++++ Fragment
Toen de dokters uit die tijd er allerlei geneeskrachtige en therapeutische eigenschappen aan gingen toeschrijven, versnelde de opmars van dit nieuwe product. Het veroverde een vaste plaats in elke apotheek. In de 19e eeuw verwerkte men de cacao in verschillende wondermiddeltjes; de ene keer diende het als remedie tegen futloosheid, de andere keer kreeg het laxerende eigenschappen toegeschreven. Sommige auteurs raadden chocolade aan als helende balsem tegen kloofjes en brandwonden, als bescherming tegen de zon en zelfs als preventief middel tegen slangenbeten.
Chocolade werd lang alleen als drank gedronken. Halverwege de zeventiende eeuw begon men soms melk toe te voegen in plaats van water, en zo kreeg je de eerste chocolademelk. In 1815 voegde Casparus van Houten senior alkalische zouten toe aan chocolade, om de smaak minder bitter te maken. Ook zorgde hij ervoor dat chocoladepoeder zich beter in water oploste. Daarnaast maakte hij een speciale pers waarmee cacaoboter (het natuurlijke vet dat in cacaobonen zit) gescheiden kon worden van het cacaopoeder. Met dit cacaopoeder en een beetje cacaoboter, kon men de eerste chocoladerepen maken.
++++++++
**Opdrachten:**
(1) In welk jaar voegde Casparus van Houten senior volgens het fragment over chocolade alkalische zouten toe aan chocolade?
(2) Waarom voegde Casparus van Houten senior volgens het fragment over chocolade alkalische zouten toe? Geef het antwoord in één tot drie zinnen.
(3) Werk een deel van het fragment over chocolade bij: begin bij de woorden "Toen de dokters", stop na "middel tegen slangenbeten." en vervang daarin "apotheek" door "drogisterij".
De gegevens hieronder komen uit een andere bron.
++++ Gegevens
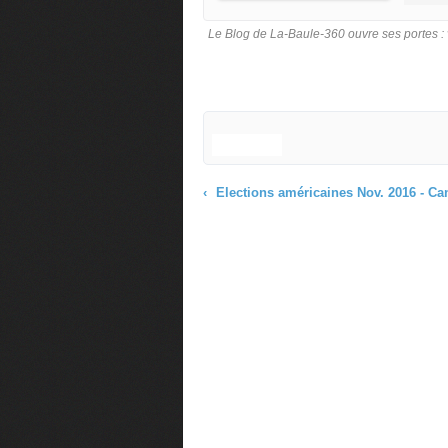
Le Blog de La-Baule-360 ouvre ses portes : v
Elections américaines Nov. 2016 - Candidat Donald TRUMP élu Président des Etats-Unis d'A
++++++++
**Antwoorden:**
(1) In 1815.

(2) Hij voegde alkalische zouten toe om de smaak van chocolade minder bitter te maken.

(3)
Toen de dokters uit die tijd er allerlei geneeskrachtige en therapeutische eigenschappen aan gingen toeschrijven, versnelde de opmars van dit nieuwe product. Het veroverde een vaste plaats in elke drogisterij. In de 19e eeuw verwerkte men de cacao in verschillende wondermiddeltjes; de ene keer diende het als remedie tegen futloosheid, de andere keer kreeg het laxerende eigenschappen toegeschreven. Sommige auteurs raadden chocolade aan als helende balsem tegen kloofjes en brandwonden, als bescherming tegen de zon en zelfs als preventief middel tegen slangenbeten.